NEW YORK (TheStreet) -- The recent Apple (AAPL) earnings report reminds us there is a specific agenda in mind by investors and analysts who cater to investors. That is, gain smartphone unit share growth and dominance at any cost.
The reasoning behind the agenda is as follows: If Apple can seize the upper hand against smartphone competitors by virtue of increasing unit share, then the competitors suffer and Apple dominates the market. That means that, unfettered by realistic competition, Apple can grow exponentially. That, in turn, means Apple becomes a growth stock, insofar as smartphone sales go, and that's a significant portion of Apple's revenue.
A growth stock means that X dollars invested now will bring X + Y dollars at some short-term point down the road. In other words, Apple puts money in investor pockets.
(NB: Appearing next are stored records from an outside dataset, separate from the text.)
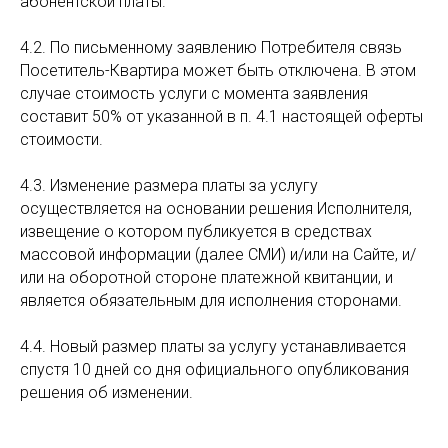
абонентской платы.
4.2. По письменному заявлению Потребителя связь
Посетитель-Квартира может быть отключена. В этом
случае стоимость услуги с момента заявления
составит 50% от указанной в п. 4.1 настоящей оферты
стоимости.
4.3. Изменение размера платы за услугу
осуществляется на основании решения Исполнителя,
извещение о котором публикуется в средствах
массовой информации (далее СМИ) и/или на Сайте, и/
или на оборотной стороне платежной квитанции, и
является обязательным для исполнения сторонами.
4.4. Новый размер платы за услугу устанавливается
спустя 10 дней со дня официального опубликования
решения об изменении.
Any Apple strategy that doesn't do that is disagreeable.
That hasn't been happening, and investors are upset.
However, it was happening in 2011 when Apple's iPhone and, most notably, the iPad were doing well. Google's (GOOG) Android was much less mature. Amazon (AMZN) hadn't yet released the Kindle Fire series. Hewlett-Packard was struggling with its Touchpad, and the BlackBerry (BBRY) Playbook and the Motorola Xoom were disasters. It seemed like no one but Apple would ever figure out how to build a decent tablet. Money poured into AAPL, and the stock eventually zoomed to $700.
It also happened when Microsoft (MSFT) had 95% OS market share and called the shots, and there's a certain nostalgia for the days of market share domination. But then Windows wasn't considered the premium operating system the Mac OS X was. The analogy fails, and that's instructive.
Apple's Different Agenda
Nowadays, the Apple competition is more sophisticated and accomplished. That means Apple has to be careful about its brand. For example, if Apple were to lower the cost and value of its iPhones to increase unit share, several bad things would happen. First, in the U.S. where carrier subsidies have traditionally set a fixed customer price up front, the back-end payments to Apple would decline resulting in lower revenue.
Next, globally, where carrier subsidies are less common, the iPhone would be thrown into a price war with competitors. Demand would surge and Apple would risk not being able to meet demand for a product whose legacy had been quality but is seen to be deteriorating. That's long-term damage. Not being able to meet demand (in the short term) for a degraded product brand (in the long term) is a recipe for disaster. All too quickly, unit share would decline instead of rising.
Instead, Apple is looking at something more important than unit share, and that's unit sales. Continued growth in unit sales is a healthy sign. Here's a chart of Apple's iPhone unit sales (in millions per quarter) since the iPhone launch in 2007.
This growth curve, with a best fit, looks like the rising part of the classic Gaussian curve. Sitting on the early, growth part of the Gaussian curve means that more growth, exponential growth, is in the offing, and that's what investors should be fundamentally interested in because it reflects the long-term health and prosperity of Apple.
Continued growth in unit sales means Apple isn't going out of business anytime soon, contrary to inattentive analysis by some.
On the other hand, competing for unit share with a degraded brand and lower prices (again, unable to meet demand -- for awhile) would mean that customers would rally behind the former underdogs who would seize opportunity for leadership, and the unit sales Gaussian would start to peak and then decline too early. That means Apple's hand would be forced with regard to the timing of its new product categories, for example, the mythical iWatch or a next generation TV system.
The rising part of the Gaussian for unit sales of an existing product is the right time to be developing a future product.
The reason is that new Apple product categories disrupt current products, and it takes time to develop a quality product, in line with Apple's vision, with new technology that fits into Apple's current infrastructure and has a deep understanding of real human needs.
Lots of companies can make good enough smartphones these days. But there is only one iPhone. To gain overall unit share against all those companies means reducing the product quality so severely that Apple would no longer be such a desirable brand. The iPhone unit sales would peak early, then decline, reducing available R&D funds and forcing Apple to introduce a new product category prematurely, before it's fully baked. That, in turn, would lead to a further damage to Apple's brand and a downward spiral of the company.
Timing is everything.
But some investors would rather ride the Apple stock for all its worth, cash in, watch Apple fail, then move on to the next growth opportunity. CEO Tim Cook, being a good steward, isn't interested in that scenario.
At the time of publication the author had a position in AAPL.
This article represents the opinion of a contributor and not necessarily that of TheStreet or its editorial staff.